I should note that it isn’t all women, but just some. My daughter’s mother was a terrr negotiating for salaries. Far better at it than I was. One guy tried for four years to hire her, before he finally succeeded. Every time, he would make an offer, and she would counter that she had a better one, and give him a new one. A year later, he would come back with an offer matching her demands. Nope. Circumstances changed, and it will cost you this much more. So, no surprise that our daughter did more than satisfactorily when she was laid off last year, and got a big bump with the new company - despite being 5 months pregnant (which meant 3 months maternity leave 4 months into the new job). Heck, she was able to crank up her stipend for grad school by playing one school off against another. Her advisor’s top pad grad student.
When a SWAT team blows up an innocent person's house, who should foot the bill for the damage? The public! Since 1872, the Supreme Court has consistently said that such damage is a taking requiring just compensation
Some have been pushing this for a while now, that they need a SC ruling on such. Not now it is claimed fait accompli, a long time ago? Why, then, an issue?
It'd make a great movie plot -- someone whose house was blown up by the SWAT team retaliates by blowing up the houses of the team members. First is an "accidental" furnace malfunction, second a freak "sewer gas" explosion, third attributed to a leaking backyard propane grill that seeped into the basement. IJ attorney recognizes the names of the victims from a SWAT raid 15 years earlier and is torn between warning the other members of the long-dispanded team and not doing so.
And yes, part of this *was* a movie -- Backdraft.
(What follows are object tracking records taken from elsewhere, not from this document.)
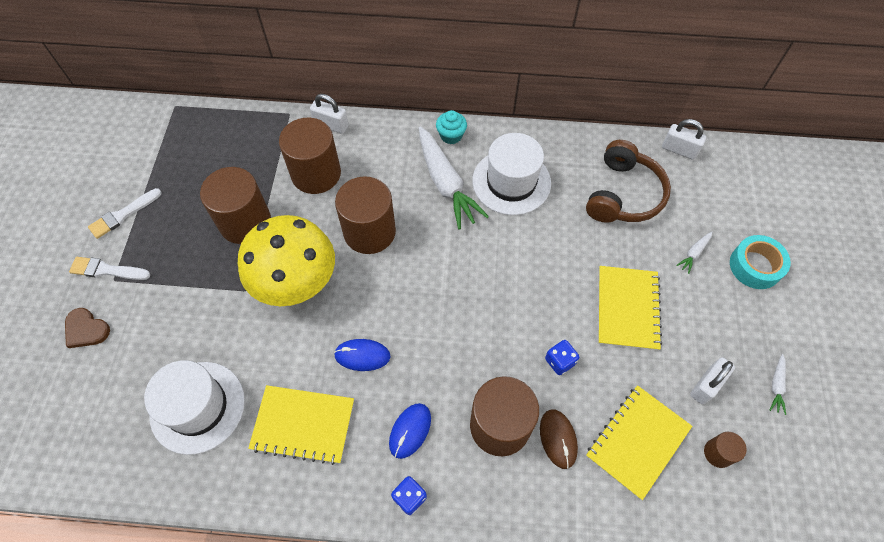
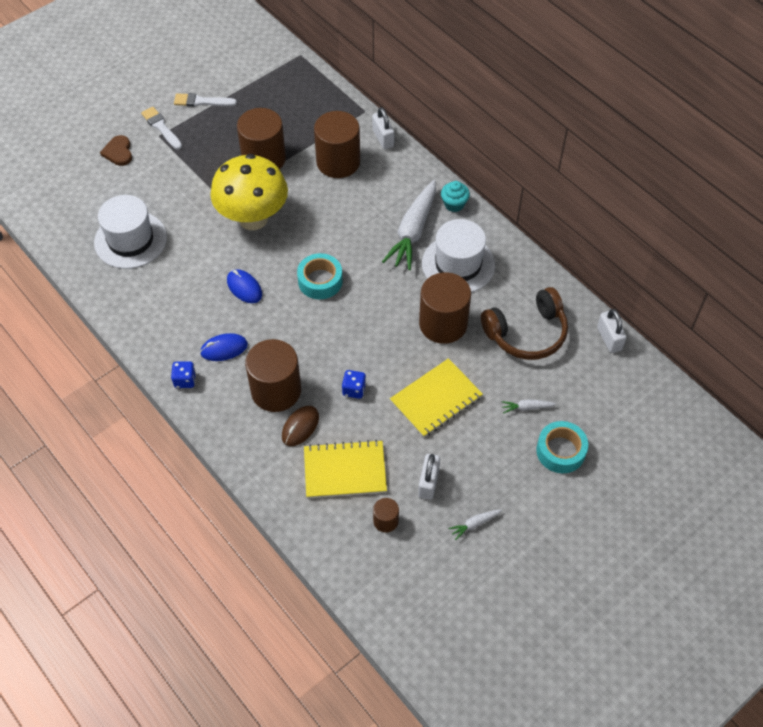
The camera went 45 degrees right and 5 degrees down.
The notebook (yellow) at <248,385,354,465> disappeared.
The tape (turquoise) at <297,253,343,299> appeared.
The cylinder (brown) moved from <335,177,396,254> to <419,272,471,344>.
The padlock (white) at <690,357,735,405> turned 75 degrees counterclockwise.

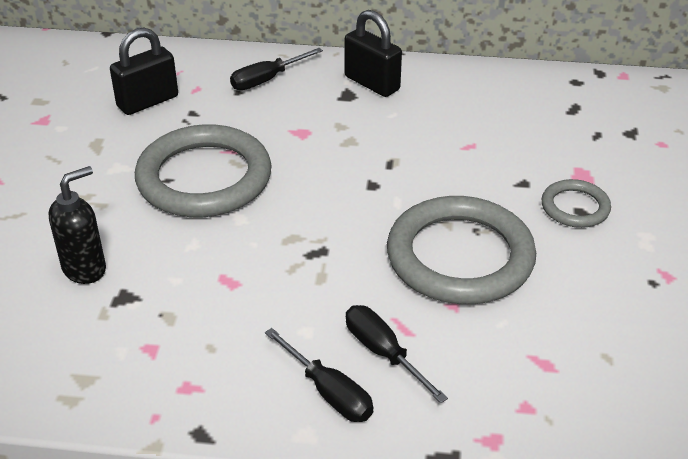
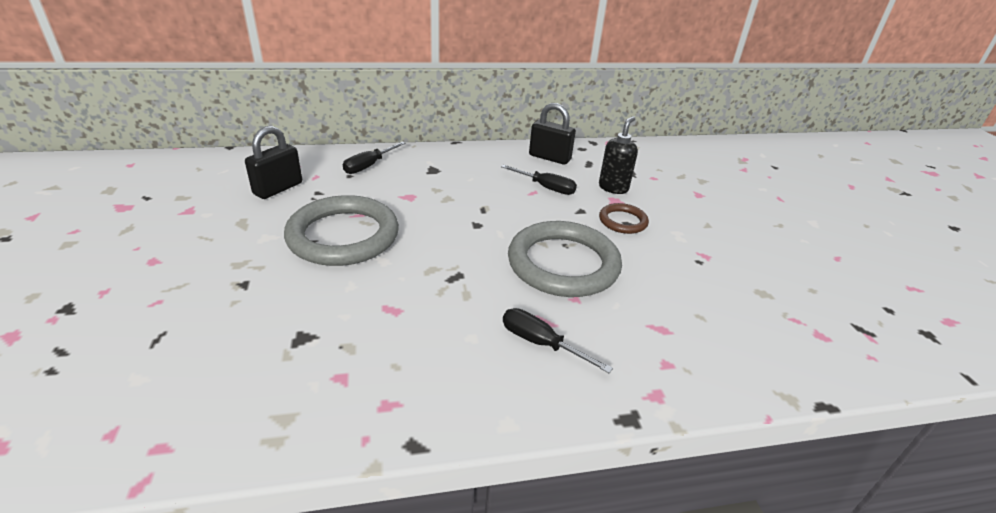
The camera went 20 degrees left and 5 degrees down.
The soap dispenser (black) moved from <49,166,106,284> to <599,116,638,194>.
The screwdriver (black) moved from <265,328,373,422> to <501,165,577,195>.
The padlock (black) moved from <344,10,402,97> to <529,103,576,165>.
The ring (grey) at <541,179,611,228> became the ring (brown) at <599,203,649,234>.

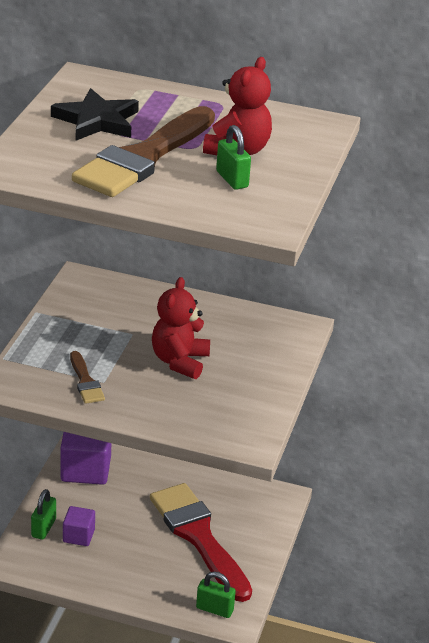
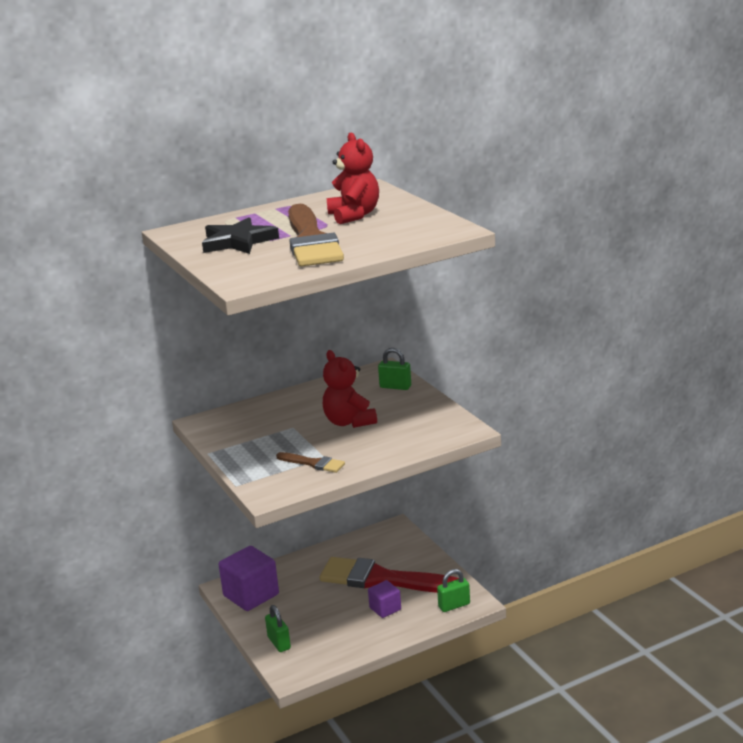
The camera went 40 degrees left and 10 degrees down.
The cube (purple) moved from <63,506,95,546> to <368,580,401,618>.
The padlock (green) moved from <216,125,251,190> to <378,348,411,390>.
Short Circuit had a case about a revenge bombing against a police officer. The legal question on appeal was whether planting a pipe bomb (which didn't hurt anybody) was an act of terrorism. The target officer had been convicted of manslaughter for killing a relative of the bomber. Was he acting in his official capacity at the time? Retaliating for an on-the-job homicide is terrorism. If the officer was moonlighting retaliation was not terrorism. The practical difference was 10 vs. 30 years in prison.
Arson is a federal crime, like building a pipe bomb without paying the $200 tax on destructive devices, and the same terrorism considerations would apply in sentencing.
In the movie, the arsonist dies in a fire.
In the 9th Circuit Mashgiach case, the concurrence took the view that it’s sufficiently clear that a mashgiach is a kind of minister under any reasonable interpretation of Supreme Court precedent that there’s no need to decide exactly how broad the precedent actually is. This case is well within the heartland of the ministerial exception, and nowhere near the boundary. I agree with the concurrence, and therefore also agree with the concurrence’s conclusion that because federal courts shouldn’t say more than is necessary to decide the case before them, they should wait for a case that’s closer to the boundary, where it’s necessary to decide where the boundary lies, before opining on that subject.
Also, the case summary contains a factual error. A mashgiach isn’t necessarily an Orthodox Jew. There are Conservative mashgichim, and it’s possible other denominations have them.
https://www.theyeshivaworld.com/news/general/13089/ny-conservative-rabbis-open-hashgacha.html
https://www.thejewishnews.com/news/local/michigan-prisoners-attorney-objects-to-conservative-kosher-certification-agency/article_399978dd-d376-58bc-be90-c8ef941b1a0e.html
The defendent Union of Orthodox Jewish Congregations requires its mashgichim to be Orthodox Jews, just as the Lutheran Church requires its ministers to be Lutherans. But that no more makes being Orthodox part of the definition of “mashgiach” than it makes being Lutheran part of the definition of “minister.”